>>>>>

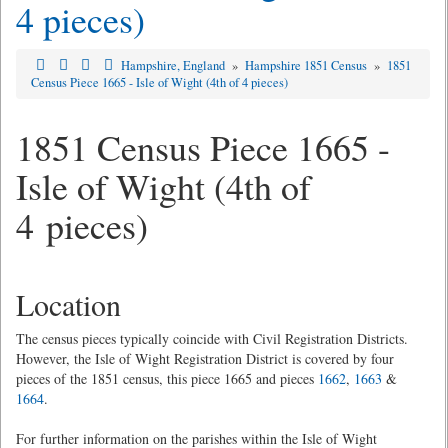
4 pieces)
Hampshire, England
»
Hampshire 1851 Census
»
1851
Census Piece 1665 - Isle of Wight (4th of 4 pieces)
1851 Census Piece 1665 -
Isle of Wight (4th of
4 pieces)
Location
The census pieces typically coincide with Civil Registration Districts.
However, the Isle of Wight Registration District is covered by four
pieces of the 1851 census, this piece 1665 and pieces
1662
,
1663
&
1664
.
For further information on the parishes within the Isle of Wight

<<<<<

_Exercise requirements_.
All of the material above is to be retyped verbatim, with its pictures omitted.

_Written answer_.
4 pieces)
Hampshire, England
»
Hampshire 1851 Census
»
1851
Census Piece 1665 - Isle of Wight (4th of 4 pieces)
1851 Census Piece 1665 -
Isle of Wight (4th of
4 pieces)
Location
The census pieces typically coincide with Civil Registration Districts.
However, the Isle of Wight Registration District is covered by four
pieces of the 1851 census, this piece 1665 and pieces
1662
,
1663
&
1664
.
For further information on the parishes within the Isle of Wight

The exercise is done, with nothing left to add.